Auch ein Mietrecht wurde dem Beschwerdeführer (anders als bei dem Sachverhalt, wie er dem von der belangten Behörde zitierten Erkenntnis vom , 82/13/0091, zugrundelag) weder von der Verkäuferin des Betriebes im Rahmen dieser Veräußerung mitübertragen noch von deren Gatten eingeräumt, sodaß die Ausführungen in der Gegenschrift, es stehe fest, daß das "dem Betriebsveräußerer zugestandene Mietrecht an den Räumlichkeiten im abgabenrechtlichen Sinn ein immaterielles betriebliches Wirtschaftsgut darstellte und zu den wesentlichen Grundlagen des bisherigen Betriebes gehörte", an der Sache vorbeigehen.

Feststeht demgegenüber, daß im Beschwerdefall weder (nur) ein Nutzungsrecht noch (nur) ein Mietrecht übertragen wurde, sondern ein - darüber hinausgehendes - Eigentumsrecht. Für diesen Fall könnte - in wirtschaftlicher Betrachtungweise - ein einheitlicher Vorgang hinsichtlich des "Betriebserwerbes" nur angenommen und der Umstand, daß der Kaufvertrag mit dem Gatten der Verkäuferin des Betriebes abgeschlossen wurde, nur vernachlässigt werden, wenn die Verkäuferin der Dentistenpraxis als wirtschaftliche Eigentümerin der Ordinationsräumlichkeiten anzusehen gewesen wäre. Feststellungen, welche die Annahme wirtschaftlichen Eigentums der Dentistin hinsichtlich der Ordinationsräumlichkeiten rechtfertigten, hat die belangte Behörde jedoch nicht getroffen. Im übrigen blieben die ausdrücklichen Ausführungen in der Beschwerde, hinsichtlich der Ordinationsräumlichkeiten wäre wirtschaftliches Eigentum der Dentistin im Sinn des § 24 BAO nicht vorgelegen, in der Gegenschrift der belangten Behörde unerwidert.

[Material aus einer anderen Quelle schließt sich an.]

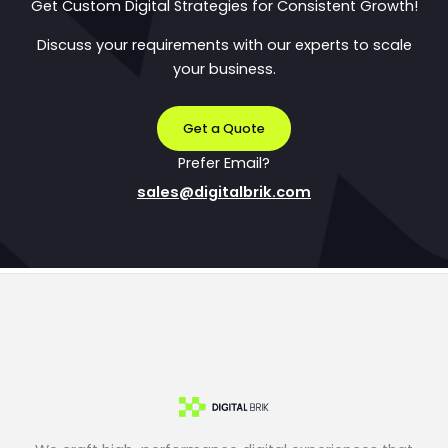
Get Custom Digital Strategies for Consistent Growth!
Discuss your requirements with our experts to scale
your business.
Get a Quote
Prefer Email?
sales@digitalbrik.com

Der belangten Behörde kann daher nicht gefolgt werden, wenn sie im Erwerb der Praxis der Dentistin und im Erwerb der Ordinationsräumlichkeiten rechtlich einen einheitlichen Vorgang gesehen hat. Vielmehr wurden vom Beschwerdeführer anläßlich der Betriebsveräußerung in einem weiteren Erwerbsvorgang Rechte erworben, die der Verkäuferin des Betriebes in keinem Zeitpunkt zustanden.

Die belangte Behörde hat daher die Rechtslage verkannt, weshalb der angefochtene Bescheid gemäß § 42 Abs. 2 Z. 1 VwGG wegen Rechtswidrigkeit seines Inhaltes aufzuheben war.

Die Entscheidung über den Aufwandersatz gründet sich auf die §§ 47 ff VwGG in Verbindung mit der Verordnung BGBl Nr 104/1991. Das Mehrbegehren an Stempelgebühren war abzuweisen, weil der angefochtene Bescheid nur in einfacher Ausfertigung vorzulegen war.